In the mid-1990s, Paterniti tracked down Dr. Harvey in Princeton, New Jersey. Imagine the writer’s surprise to find the brain’s owner was not some mad scientist but a modest, slightly boring old man. Down on his luck, most recently employed in a plastics factory, Harvey needed a ride to Berkeley, California where he planned to give the brain to Einstein’s granddaughter. Paterniti offered to drive him.
The consummate quirkiness of driving with Einstein’s brain fuels much of the narrative. And for the first few chapters, this weirdness is enough. We follow Paterniti and his package across Pennsylvania, into Ohio, and quickly on to St. Louis. But Paterniti takes too long to make the most of his eccentric situation. From New Jersey to Kansas, he prefers to interweave a brief bio of Einstein. The miles fly by, interspersed with familiar stories—of the Swiss patent office where Einstein conceived relativity, of his sudden celebrity, of his remote personal life. Paterniti’s witty prose makes these recollections seem fresh—he calls Einstein the man who “held the seashell of the 20th century to his ear”—but the first half of Driving Mr. Albert too often bogs down into digressions that expanded on what was originally an article in Harper’s Magazine.
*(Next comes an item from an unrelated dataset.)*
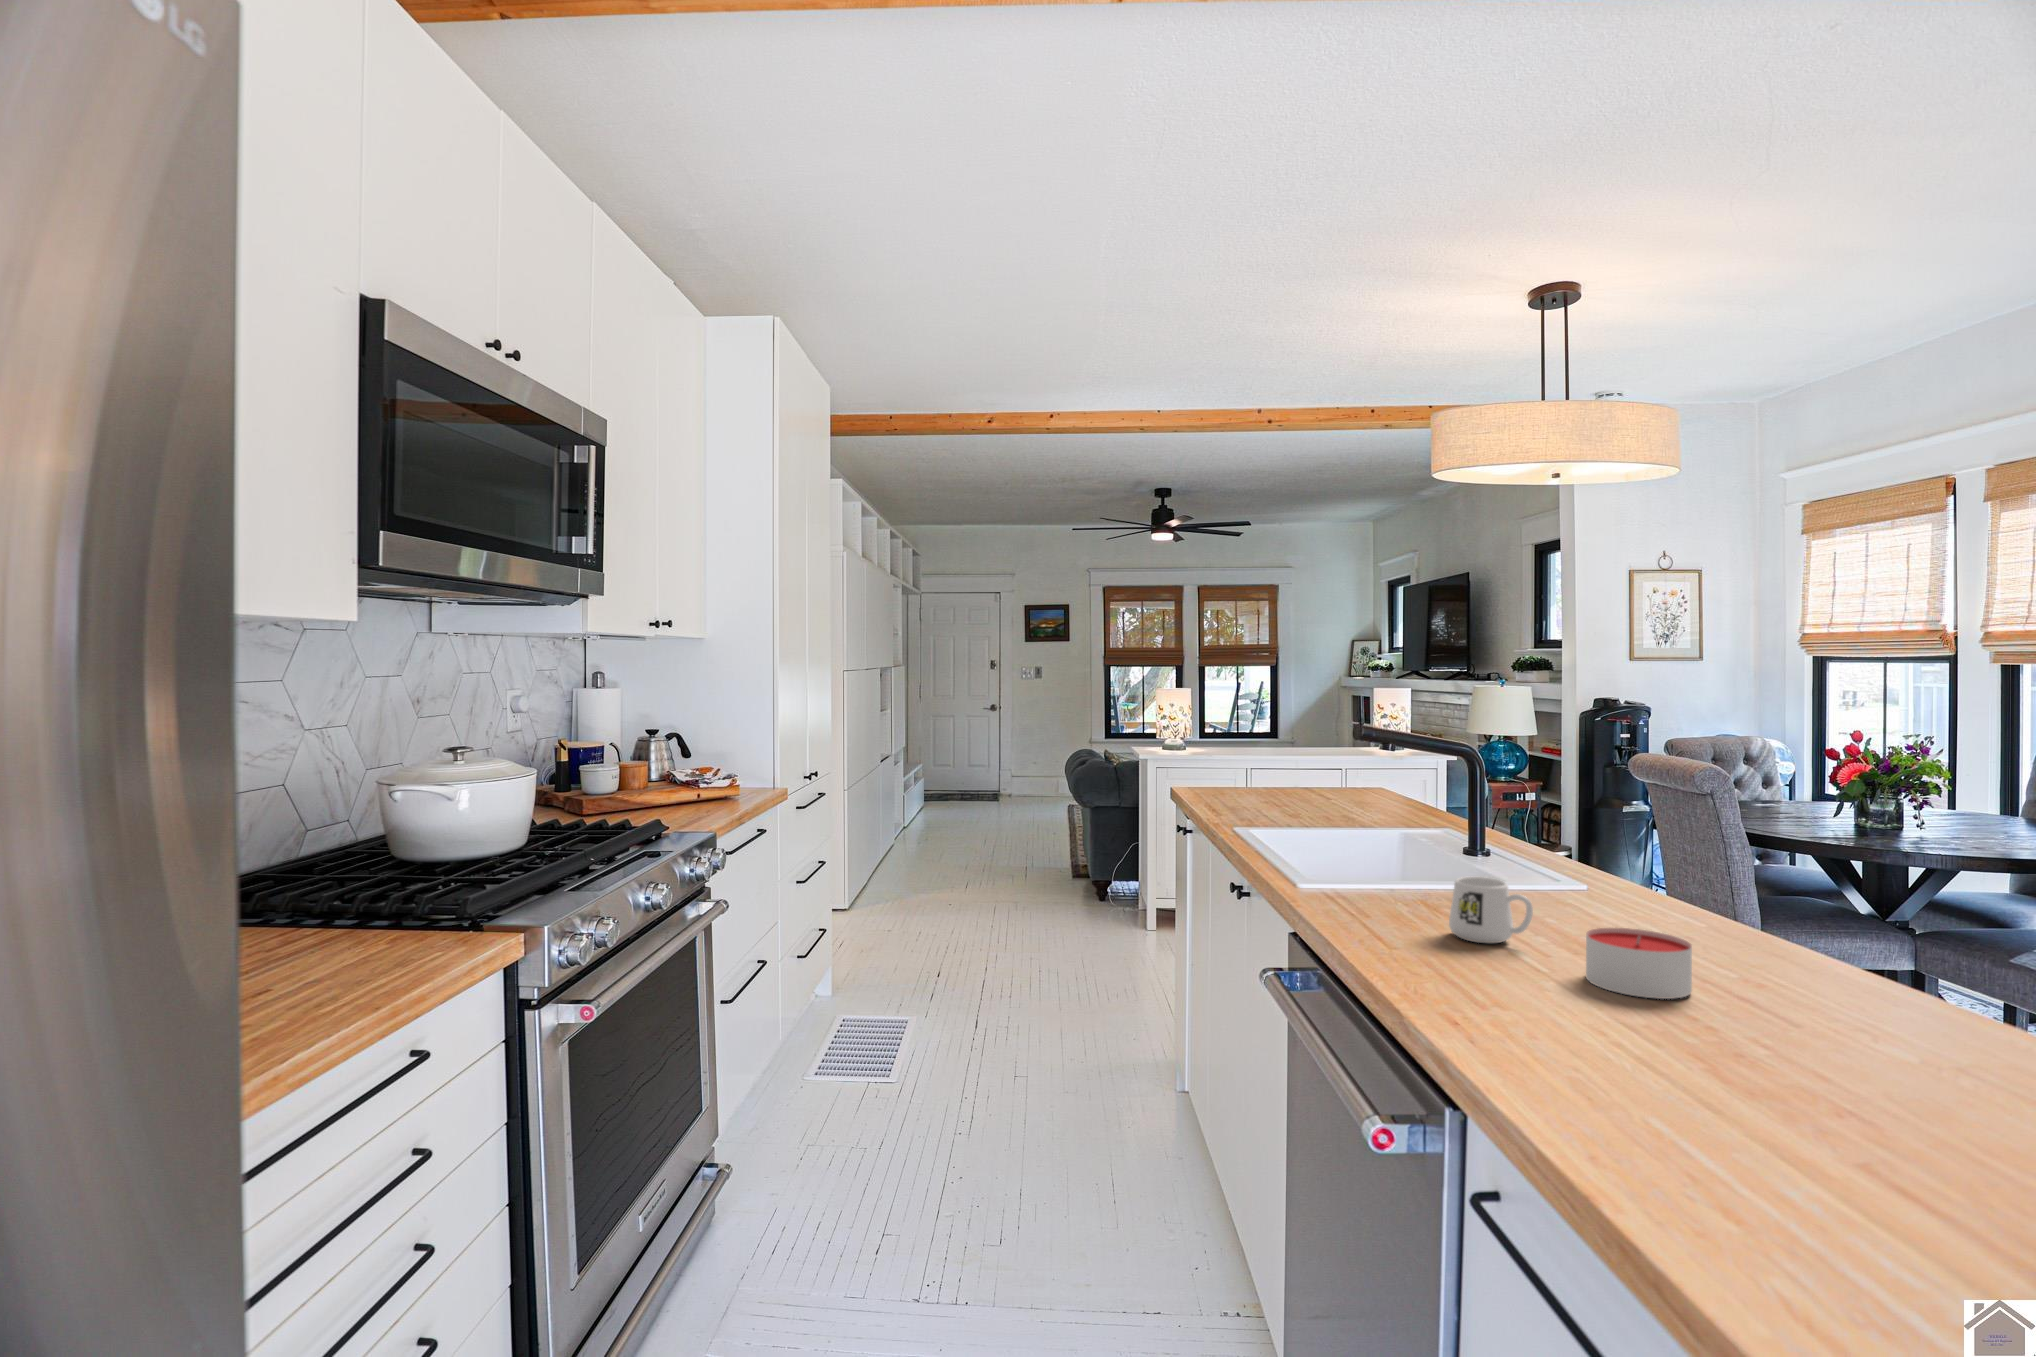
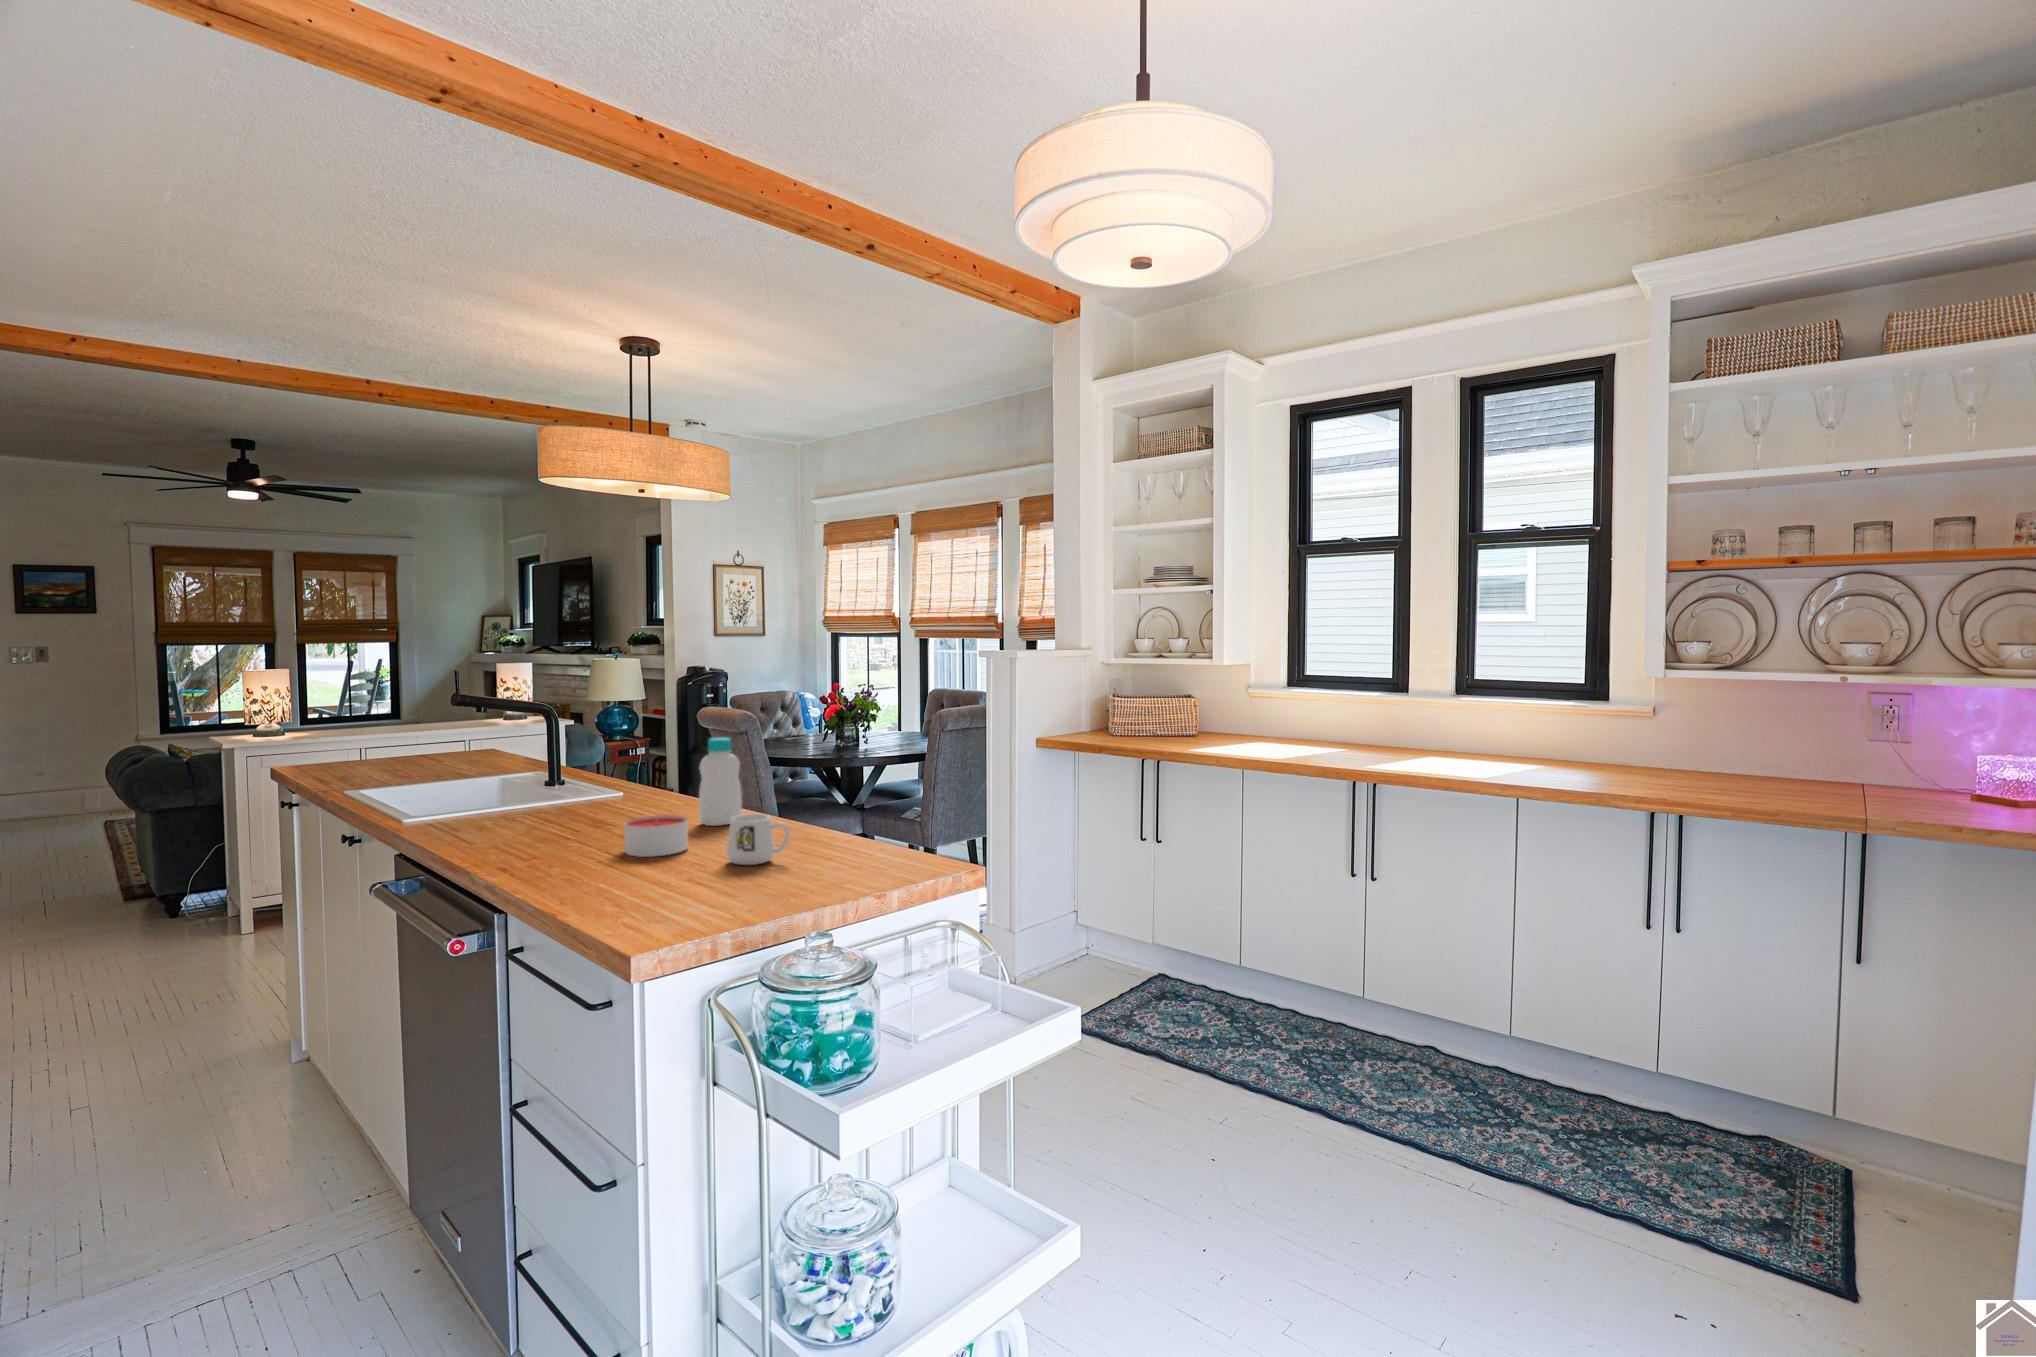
bottle: none [1691,815,1769,956] -> present [699,738,742,826]
mug: present [1449,877,1533,943] -> present [727,814,790,865]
Only when the brain and its escorts reach New Mexico does Driving Mr. Albert become a compelling narrative in more ways than one. Passing through Los Alamos, where Einstein’s theory led to the development of the atomic bomb, Paterniti trades digression for thought. He juxtaposes Einstein’s pacifism with his little-known work designing a torpedo bomb for the U.S. Navy. And as he drives on, the author grows more curious about the brain in his trunk, which he has yet to see.
What follows is worth the long miles that preceded it. Moving on to Las Vegas, an emboldened Paterniti begins telling strangers about the brain in his trunk. Some are shocked; others are disbelieving. Everyone has an opinion on Einstein—“that guy knew somethin’”—and Paterniti’s sampling shows the ordinary American to be, well, no Einstein.
Moving on, Driving Mr. Albert finally reaches the West Coast. But can the man who has kept Einstein’s brain for four decades bear to part with it? Will the granddaughter who barely knew her father, let alone her world-famous ancestor, even want the brain? When finally taken out of the trunk, the brain poses existential questions: Are these chunks floating in formaldehyde really Einstein? Can a brain be a spiritual totem? Does the man holding its Tupperware container hold the cosmos in his hands? Or is it just dead matter?
In the decade since Driving Mr. Albert was published, Dr. Harvey died.
Einstein’s brain, studied further, proved to have an enlarged parietal lobe, the section responsible for visual and spatial thinking. And Michael Paterniti has gone on to write for several major publications. Driving Mr. Albert remains a highly readable road book, fueled not just by a quirkiness, but also by serious questions about genius, America, and the rare intersection of the two.